Document segment —

Shared by, Ealena Callender
I grew up with dogs and I knew that I would have one on my own as an adult. I kept thinking I would need to wait until I was married and had a house in the suburbs with a white picket fence. I had none of those things at the time. And, financially, I was barely making it. But I decided I didn’t want to wait. I wanted a dog in my life. I talked to my family and they agreed to support me and help in any way that I needed. She could spend the night at my parents’ house when I worked overnight. My sister lived close by and would walk her if I couldn’t get home in time.
I thought it would be fun to have a dog again. I had no idea what a blessing she would be to me. I had no idea that Daisy would essentially save my life. When God brought her to me, I was in a very stressful point in my medical training, had been through a very difficult relationship and was very depressed. Having more responsibility was probably not what you would think I needed. But it was exactly the right thing.

Saved data entries
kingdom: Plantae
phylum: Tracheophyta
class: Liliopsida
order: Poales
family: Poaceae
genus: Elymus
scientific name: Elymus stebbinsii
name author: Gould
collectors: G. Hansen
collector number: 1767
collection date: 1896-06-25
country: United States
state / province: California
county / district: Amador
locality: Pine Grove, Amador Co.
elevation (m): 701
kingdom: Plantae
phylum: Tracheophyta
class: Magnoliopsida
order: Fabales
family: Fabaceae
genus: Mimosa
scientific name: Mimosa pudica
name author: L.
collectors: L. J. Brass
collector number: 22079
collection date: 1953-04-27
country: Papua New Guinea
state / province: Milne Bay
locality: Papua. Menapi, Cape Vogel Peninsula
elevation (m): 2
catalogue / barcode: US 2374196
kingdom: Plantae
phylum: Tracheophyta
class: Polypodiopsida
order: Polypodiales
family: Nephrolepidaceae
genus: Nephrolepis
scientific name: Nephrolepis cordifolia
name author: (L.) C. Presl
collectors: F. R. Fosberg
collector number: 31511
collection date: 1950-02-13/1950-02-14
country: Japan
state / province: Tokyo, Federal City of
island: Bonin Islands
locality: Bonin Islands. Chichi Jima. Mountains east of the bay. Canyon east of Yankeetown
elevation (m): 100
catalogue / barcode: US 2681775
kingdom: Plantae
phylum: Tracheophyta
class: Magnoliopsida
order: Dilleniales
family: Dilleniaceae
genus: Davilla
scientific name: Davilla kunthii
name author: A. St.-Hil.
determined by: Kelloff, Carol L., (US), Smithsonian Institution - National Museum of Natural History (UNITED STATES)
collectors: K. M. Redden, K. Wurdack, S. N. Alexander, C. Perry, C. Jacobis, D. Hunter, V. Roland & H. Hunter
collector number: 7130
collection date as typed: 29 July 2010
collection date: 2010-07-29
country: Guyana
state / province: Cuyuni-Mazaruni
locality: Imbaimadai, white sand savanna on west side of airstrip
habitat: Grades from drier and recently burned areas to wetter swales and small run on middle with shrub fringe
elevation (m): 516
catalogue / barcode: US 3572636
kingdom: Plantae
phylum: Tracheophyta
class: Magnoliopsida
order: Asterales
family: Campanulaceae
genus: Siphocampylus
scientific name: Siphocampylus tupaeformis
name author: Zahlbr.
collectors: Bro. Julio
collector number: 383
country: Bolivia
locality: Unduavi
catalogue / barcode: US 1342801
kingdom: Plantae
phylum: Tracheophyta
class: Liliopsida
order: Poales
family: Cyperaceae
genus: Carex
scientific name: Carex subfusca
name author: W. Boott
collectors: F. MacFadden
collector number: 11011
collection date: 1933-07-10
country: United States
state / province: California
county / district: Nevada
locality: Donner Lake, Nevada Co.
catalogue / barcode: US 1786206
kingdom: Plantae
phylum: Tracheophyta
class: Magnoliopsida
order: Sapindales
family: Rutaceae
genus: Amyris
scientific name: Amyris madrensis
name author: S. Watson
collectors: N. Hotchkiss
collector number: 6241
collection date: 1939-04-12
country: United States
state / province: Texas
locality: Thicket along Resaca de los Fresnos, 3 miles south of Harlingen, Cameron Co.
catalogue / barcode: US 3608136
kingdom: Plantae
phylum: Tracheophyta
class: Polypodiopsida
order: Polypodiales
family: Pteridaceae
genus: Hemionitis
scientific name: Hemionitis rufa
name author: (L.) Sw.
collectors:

Directions — From the dog story, copy out the part that starts with the words containing "Shared by, Ealena" and ends with "home in time.". Rely on the dog story alone, not the rows.

Exercise response —
Shared by, Ealena Callender
I grew up with dogs and I knew that I would have one on my own as an adult. I kept thinking I would need to wait until I was married and had a house in the suburbs with a white picket fence. I had none of those things at the time. And, financially, I was barely making it. But I decided I didn’t want to wait. I wanted a dog in my life. I talked to my family and they agreed to support me and help in any way that I needed. She could spend the night at my parents’ house when I worked overnight. My sister lived close by and would walk her if I couldn’t get home in time.